[TEXTE DE L'EXERCICE]:
※
Cohabiter d’abord. Et ce n’est pas simple, car tous
composent. Des milliardaires défoncés à qui tout est permis ont tendance à
laisser l’ego prendre le dessus sur toute autre considération, et ça ils y
arriveront (la fameuse baston entre les membres du groupe lors d’un concert de
la tournée « The long run »), mais là, en 1976, lors des sessions de
« Hotel California », les Eagles, sans vraiment être soudés, sont
focalisés sur cet album qu’ils veulent parfait et oublient tout le reste.
Se dépasser ensuite. Pas facile quand on est tout en haut
de placer encore la barre un cran au-dessus. Les Eagles avaient deux-trois hits
sur chaque disque, leur Best of se vend par millions, et bien « Hotel
California » est à lui tout seul mieux qu’un Best of. Les moyens sont
colossaux. David Geffen, patron d’Asylum Records sur lequel sont signés les
Eagles, ne mégote pas. Le groupe et leur producteur attitré Bill Szymczyk
auront un budget illimité, les séances dureront plusieurs mois. Fin 1976, un
single est envoyé en éclaireur. « New kid in town », ballade
country-rock parfaite, et qui se positionne directement en haut des charts américains.
Logique et classique, mais rien à côté de la déferlante qui va accompagner la
sortie du 33T et celle du single éponyme. Une durée folle (6’30) pour les
standards de passage radio, et un titre chanté par le batteur (autre
particularité du groupe, ils peuvent tous chanter lead, et donc question
harmonies vocales, y’a ce qu’il faut) qui va devenir un des titres de rock les
plus célèbres du siècle. Parce que, manière de couper court à tous les
ricanements sournois que j’entends, les Eagles de « Hotel
California », c’est toujours du rock (plus pour très longtemps peut-être,
mais c’est pas encore le sujet). Poussé dans ses derniers retranchements, à la
limite de toutes les compromissions. Du rock calibré pour les radios, les
stéréos, le disque idéal pour le cruising sur les freeways californiennes
ensoleillées. Le disque qu’écoutent, et ça c’est une première, les parents et
leurs enfants.
Forcément pareil œcuménisme et pareil succès feront
grincer des dents, s’agiter les jaloux de tous bords. « Hotel California »
※
[DONNÉES FOURNIES]:
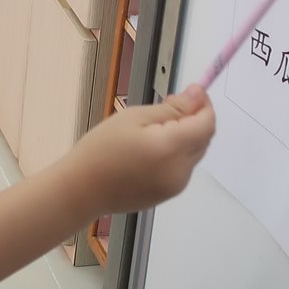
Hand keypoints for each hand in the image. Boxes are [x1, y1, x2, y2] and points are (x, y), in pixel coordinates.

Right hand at [68, 85, 215, 212]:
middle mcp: (180, 170)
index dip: (204, 106)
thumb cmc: (101, 149)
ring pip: (194, 154)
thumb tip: (199, 97)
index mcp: (171, 148)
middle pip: (203, 139)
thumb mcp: (134, 117)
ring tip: (152, 132)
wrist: (81, 190)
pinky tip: (148, 153)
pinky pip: (182, 169)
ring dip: (185, 138)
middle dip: (194, 121)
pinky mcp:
※
[CONSIGNES]:
1 > Selon le texte sur l'album « Hotel California », qui est le producteur attitré des Eagles ?
2 > Indiquez si chacune des affirmations suivantes est conforme au texte sur l'album « Hotel California », en citant les mots qui le prouvent. (a) Un single a été envoyé en éclaireur fin 1976. (b) Le groupe disposait d'un budget limité pour l'enregistrement. (c) Le titre « Hotel California » est chanté par le batteur.
3 > Poursuivez le texte sur l'album « Hotel California » à partir de l'endroit où il s'arrête.

[RÉPONSES]:
1 > Bill Szymczyk.

2 >
(a) Oui : « Fin 1976, un single est envoyé en éclaireur. »
(b) Non : « auront un budget illimité »
(c) Oui : « un titre chanté par le batteur »

3 >
est un hold-up à l’échelon planétaire. Le point de non-retour que cherchaient
également des Steely Dan, Fleetwood Mac, Doobie Brothers, … le disque américain
parfait selon les standards de l’époque. Parce qu’il n’y a pas que deux hits,
et pas que des ballades. « Life in the fast lane » se retrouvera aussi au
sommet des hit-parades, avec son riff aplatissant, sa voix hurlée et son court
solo de guitare d’anthologie, portant à jamais la signature du dernier arrivé
Joe Walsh. Car ce qu’on a souvent oublié, c’est que les Eagles ne produisent
pas que de la zique pour slowter et emballer de la meuf. « Victims of
love », c’est aussi du hard FM avant l’heure, avec ses riffs saturés en
intro, et c’est aussi bien que les intégrales de Toto et Foreigner réunis.
Même si c’est la ballade fin de race qui domine. Le
« concept » de l’album c’est un peu le désenchantement de la
prétendue vie facile à Los Angeles, les retours de manivelle de la décadence
friquée et désœuvrée, les petits matins cabossés genre « Very bad
trip », l’Hotel California est en fait un centre de rehab. Alors le disque
fait la part belle au country-rock pépère (« Try and love again »),
aux ballades déprimées pianotées et garnies de cordes, cette « Wasted
time » qui trouve son contrepoint dans le dépouillement qui sent la gueule
du bois de l’ultime « The last resort ». Seul maillon faible selon
moi, « Pretty maids all in a row », où là le groupe et la production
ont eu la main quelque peu lourde sur les arrangements de cordes et le côté
grandiloquent.
« Hotel California », c’est le disque qu’on
aimerait détester parce que c’est juste un rêve, un fantasme, celui d’une way
of life inaccessible. Un disque de winners, écœurant de facilité. Alors que,
par antithèse, on aura toujours un faible pour les losers qui se ramassent avec
des galettes foirées. « Hotel California », il fait un peu partie de
l’inconscient collectif d’une génération, c’est le témoin sonore d’une époque.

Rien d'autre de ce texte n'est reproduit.